Immunotherapy has already improved the odds for children with acute lymphoblastic leukemia (ALL). In a treatment known as CAR-T therapy, doctors engineer a patient’s T cells (a type of immune system cell) by adding a chimeric antigen receptor (CAR) that can bind to a specific protein found on cancer cells. Once unleashed in the body, the engineered T cells seek out and destroy the cancer cells.

CAR-T therapy has transformed treatment for B-cell malignancies, which includes ALL, in both children and adults. However, in children receiving CAR -T therapy for B-cell acute leukemia, about a third of patients suffer relapses and no longer express the targeted protein. When the cancer cells express different forms of the targeted protein, they can evade the CAR-T cells seeking to destroy them.

With a $600,000 grant from the V Foundation through support from Bristol-Meyers Squib, Kara Davis, DO, a pediatric oncologist at the Stanford Cancer Institute, is working to better understand why the leukemia cells take on alternate forms.

“Leukemia cells are very flexible,” Davis says. “In effect, they can say ‘You pressure me and I will change what I look like.’ We want to know whether these alternate forms exist even without the pressure from CAR-T treatments. They might have some other useful function.”

Davis examines healthy cells and leukemia cells in bone marrow to determine which cells express the variant proteins and to what extent. The study could ultimately help researchers improve CAR-T therapy so fewer patients suffer relapses.

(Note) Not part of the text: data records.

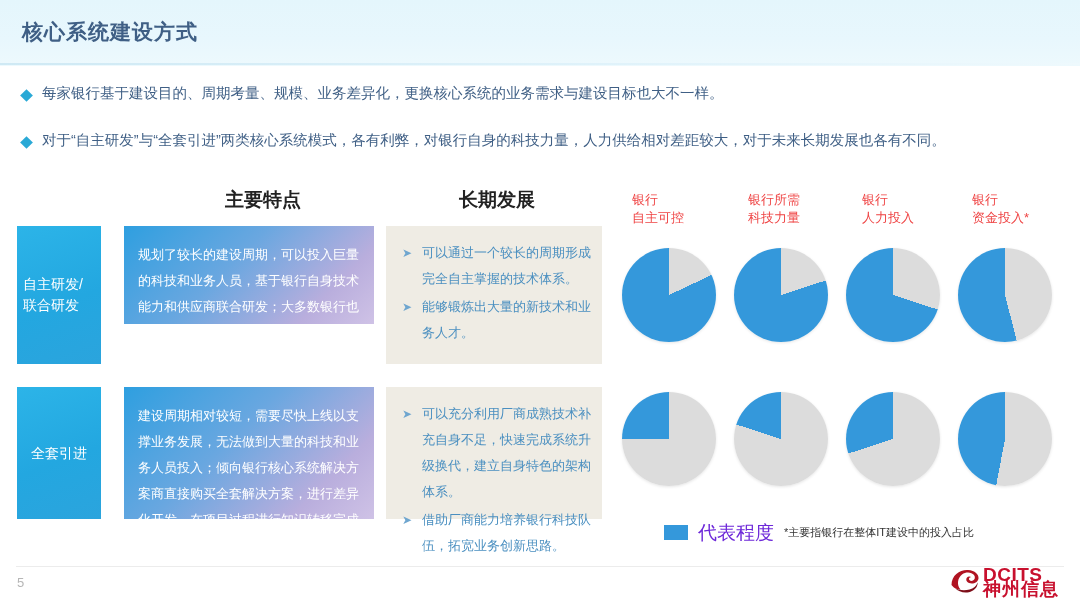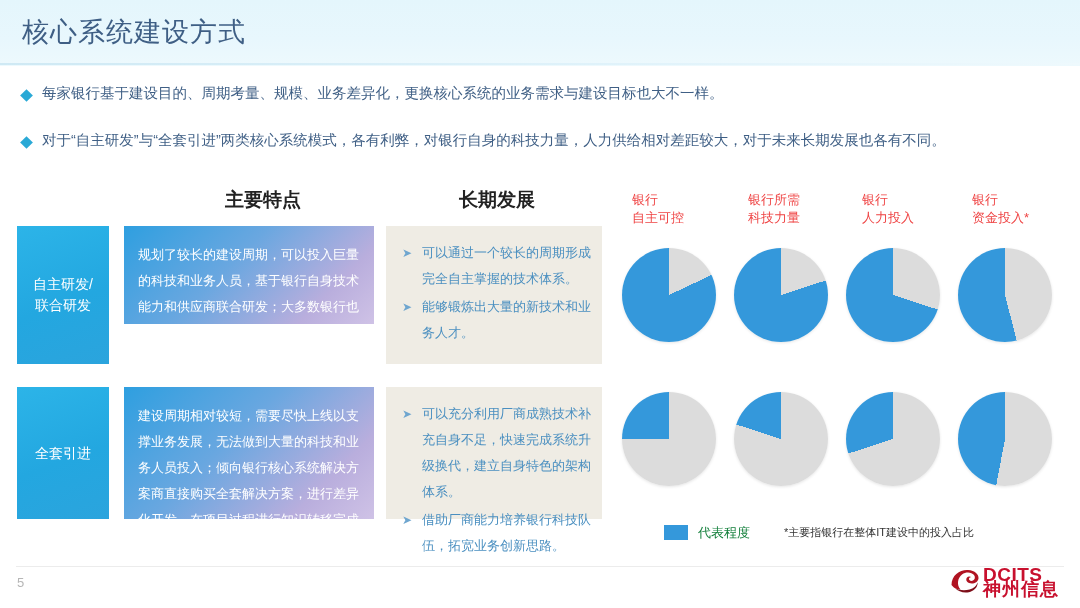"核心系统建设方式" .page-title { font-size: 27px -> 21px; font-weight: normal -> bold }
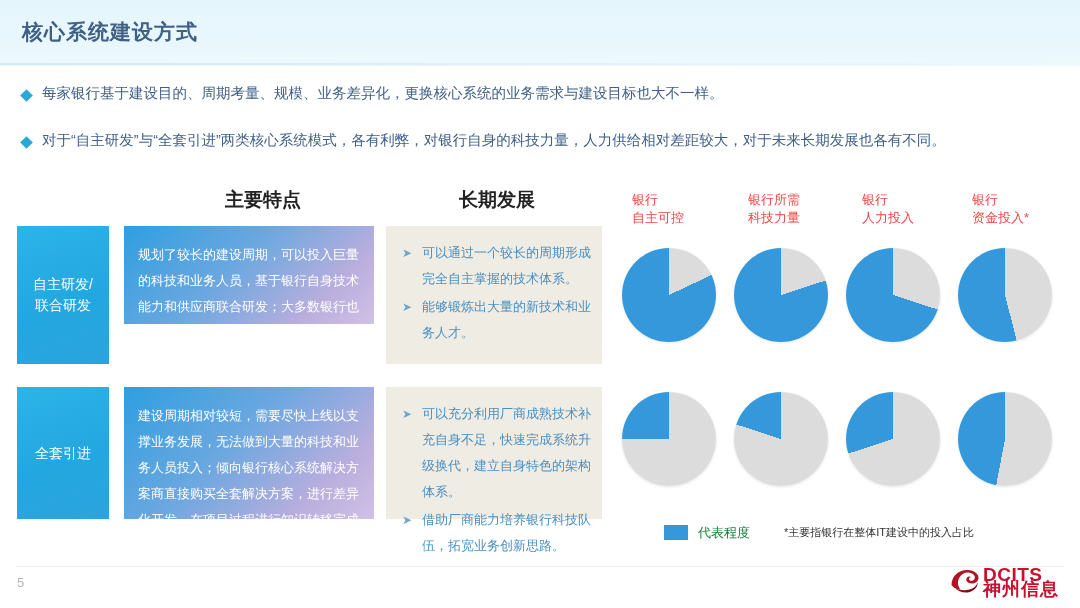"自主研发/联合研发" .tag-box { padding: 0 16px -> 0 6px; text-align: center -> left; width: 92px -> 84px }
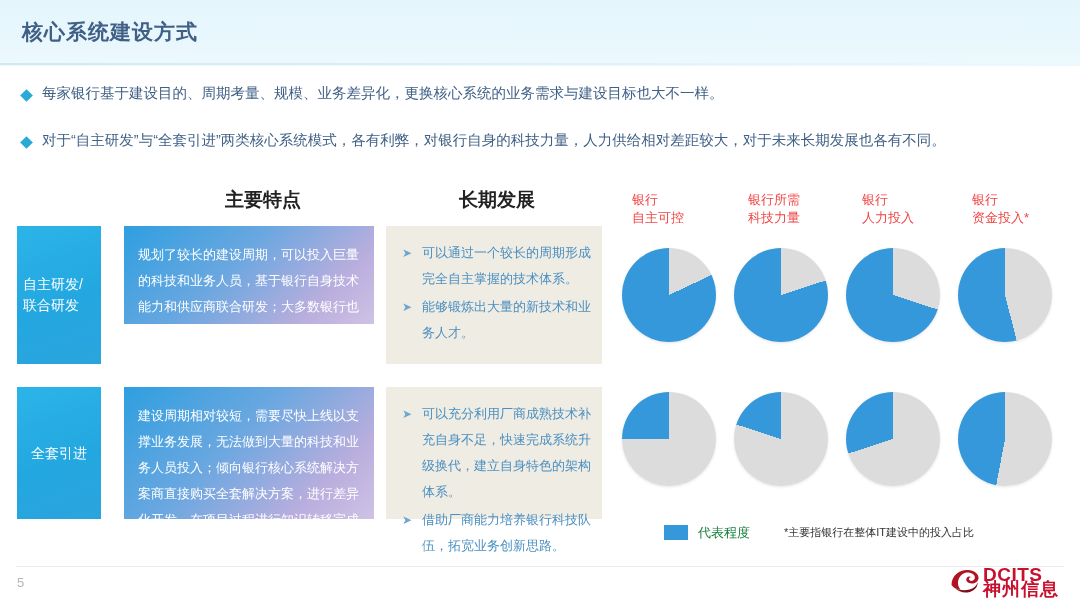"代表程度" .legend-label { color: #15803d -> #6d28d9; font-size: 13px -> 19px }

“There are a lot of questions that need to be answered about these variants,” says Davis. “If we know that the variants are there before treatment, we might be able to determine who is a good candidate for CAR-T treatment.”

As knowledge increases, new immunotherapies that target alternate forms of the targeted proteins could be developed, says Davis. And as the functions of variant proteins are better understood, they themselves might be a tool to use in future immunotherapies.